Extrait du texte:
ASSEZ DE MUSIQUE, JE PARS A LA CHASSE
sur deux toiles de Clément-Marie Biazin
GuillaumeMassart
Interrogé sur la différence entre les ethnologues, musicologues, cinéastes et photographes venus étudier la Centrafrique, et lui, peintre-historien centrafricain dessinant son pays d’après ses souvenirs de voyage, Clément-Marie Biazin répondait qu’elle tenait en ce qu’eux le dépassent à cause des appareils et lui les dépasse parce qu’il n’a pas ces appareils. Lui fabrique ses œuvres avec les mouvements de ses pouces et de ses doigts : quand eux ont de la technique par rapport à la machine, sa technique vient de la mémoire et du mouvement (1).
Le premier mouvement de Biazin, c’est le cerné. Un lourd cerné noir, qui décide de l’espace à peindre : case dans la feuille, souvent subdivisée elle-même en géométries imbriquées. N’hésitons pas : c’est une bande — une « Bildergeschichte », une histoire en images, pour paraphraser l’ouvrage de la Kunsthalle Düsseldorf qui lui est consacré. Le déroulé séquentiel fait par exemple la base de cette gouache sur papier collé de 50 x 65 centimètres, LA RP CENTRAFRICAINE ÊXPÔSE DEVANT SES AUTORITÉS DU PAYS, LES COMPAT. ET LE MONDE LE RÉSULTAT DE SES RECHERCH ET DÉCOUVERTE DENS LE DOMAINE DE VOYAGE (l’orthographe et la grammaire approximatives sont de Biazin). S’y succèdent douze cases et leur cartel, douze pictogrammes et leur descriptif.

Matériel fourni:
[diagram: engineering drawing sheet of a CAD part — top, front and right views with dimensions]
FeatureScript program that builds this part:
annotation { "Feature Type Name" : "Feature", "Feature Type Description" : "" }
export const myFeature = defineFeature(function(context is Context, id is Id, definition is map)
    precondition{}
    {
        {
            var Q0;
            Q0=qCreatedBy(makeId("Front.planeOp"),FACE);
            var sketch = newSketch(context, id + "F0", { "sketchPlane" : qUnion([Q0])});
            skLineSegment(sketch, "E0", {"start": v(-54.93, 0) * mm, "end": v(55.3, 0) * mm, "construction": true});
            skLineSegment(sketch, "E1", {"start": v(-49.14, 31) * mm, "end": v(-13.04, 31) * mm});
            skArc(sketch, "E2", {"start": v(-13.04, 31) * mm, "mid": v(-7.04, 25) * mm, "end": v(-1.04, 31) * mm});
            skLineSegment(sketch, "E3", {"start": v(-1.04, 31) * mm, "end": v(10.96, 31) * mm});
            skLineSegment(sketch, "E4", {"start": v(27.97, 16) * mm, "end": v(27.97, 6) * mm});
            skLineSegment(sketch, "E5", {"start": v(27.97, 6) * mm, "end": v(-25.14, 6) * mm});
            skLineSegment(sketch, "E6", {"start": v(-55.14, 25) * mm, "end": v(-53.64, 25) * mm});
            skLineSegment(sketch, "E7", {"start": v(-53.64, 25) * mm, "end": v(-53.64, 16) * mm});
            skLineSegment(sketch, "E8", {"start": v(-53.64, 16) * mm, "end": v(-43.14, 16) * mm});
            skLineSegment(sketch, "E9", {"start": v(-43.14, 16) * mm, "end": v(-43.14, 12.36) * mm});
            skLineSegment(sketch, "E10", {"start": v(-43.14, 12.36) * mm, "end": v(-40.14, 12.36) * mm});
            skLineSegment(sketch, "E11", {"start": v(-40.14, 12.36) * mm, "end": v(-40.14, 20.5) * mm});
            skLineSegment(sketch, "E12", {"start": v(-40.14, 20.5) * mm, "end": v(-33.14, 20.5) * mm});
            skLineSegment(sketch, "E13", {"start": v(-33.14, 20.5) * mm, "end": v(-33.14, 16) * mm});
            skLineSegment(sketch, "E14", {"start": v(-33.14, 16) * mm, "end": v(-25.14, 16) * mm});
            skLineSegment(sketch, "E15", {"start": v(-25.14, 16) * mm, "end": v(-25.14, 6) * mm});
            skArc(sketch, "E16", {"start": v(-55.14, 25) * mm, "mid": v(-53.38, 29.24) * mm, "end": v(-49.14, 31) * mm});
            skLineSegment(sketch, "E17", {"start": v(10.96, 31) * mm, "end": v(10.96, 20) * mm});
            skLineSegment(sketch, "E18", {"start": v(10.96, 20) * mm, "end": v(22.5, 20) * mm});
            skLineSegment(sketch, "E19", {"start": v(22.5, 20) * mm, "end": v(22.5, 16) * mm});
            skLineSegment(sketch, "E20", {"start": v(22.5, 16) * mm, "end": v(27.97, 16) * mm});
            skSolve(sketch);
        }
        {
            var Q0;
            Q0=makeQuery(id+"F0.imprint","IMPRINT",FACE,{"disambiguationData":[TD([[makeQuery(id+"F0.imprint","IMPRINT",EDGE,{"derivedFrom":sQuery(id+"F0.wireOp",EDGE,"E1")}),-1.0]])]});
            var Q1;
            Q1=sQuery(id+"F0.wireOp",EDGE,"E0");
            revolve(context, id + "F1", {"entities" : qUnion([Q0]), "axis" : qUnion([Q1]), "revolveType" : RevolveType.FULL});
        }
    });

Actions demandées:
1 > Recopiez à l'identique les lignes des enregistrements, en partant de leur toute première ligne et en allant jusqu'à la ligne contenant "var sketch = newSketch(context, id", celle-ci comprise.
2 > Reprenez le texte sur la peinture de Clément-Marie Biazin là où il s'arrête.
Le texte et les enregistrements n'ont aucun lien entre eux.

Réponses:
1 >
[diagram: engineering drawing sheet of a CAD part — top, front and right views with dimensions]
FeatureScript program that builds this part:
annotation { "Feature Type Name" : "Feature", "Feature Type Description" : "" }
export const myFeature = defineFeature(function(context is Context, id is Id, definition is map)
    precondition{}
    {
        {
            var Q0;
            Q0=qCreatedBy(makeId("Front.planeOp"),FACE);
            var sketch = newSketch(context, id + "F0", { "sketchPlane" : qUnion([Q0])});

2 >
En
lisant de gauche à droite, on voit d’abord une cruche,
ventre rond, couronne évasée, noire. Une ombre violacée
à son goulot fait la profondeur. S’en échappe une
fumée, un nuage, une entité cernée de noir,
elle-même cernée par des stries, des lignes de force
convergeant vers la cruche, mais que cette fumée semble
retenir, empêcher d’atteindre. Le cartel, placé
dessous, indique d’abord : L’HISTOIRE, qui semble valoir
sous-titre pour l’ensemble de la bande. Puis : CE
DANS CETTE POT QUE NOS ENCÊT BUVAIENT L’EAU.
Case suivante, des vaguelettes noires s’entassent sur fond jaune vif et leur chute est interrompue par un bâton, qu’une lame recourbée prolonge, comme tassée à fond de case. CE PAR CETTE HACHE QUIL COUPAIENT LE BOIS.
Un damier noir sur fond violet. À fond de case encore, un autre bâton, mais présentant en son milieu un angle droit et s’achevant sur une pince grise : CE HOUE POUR CULTIVER LA TERRE ET SA PRODUCTION.
Un homme à la peau brune, en pagne blanc, cadré depuis les mollets jusqu’au-dessus de sa tête nue, légèrement courbé contre un amas de traits noirs sur fond rouge, souffle dans une corne noire qui fait bien les deux tiers de sa taille : CE CORNE ET LE CLAIRON TRADITIONEL DE NOS ANCÊTRES.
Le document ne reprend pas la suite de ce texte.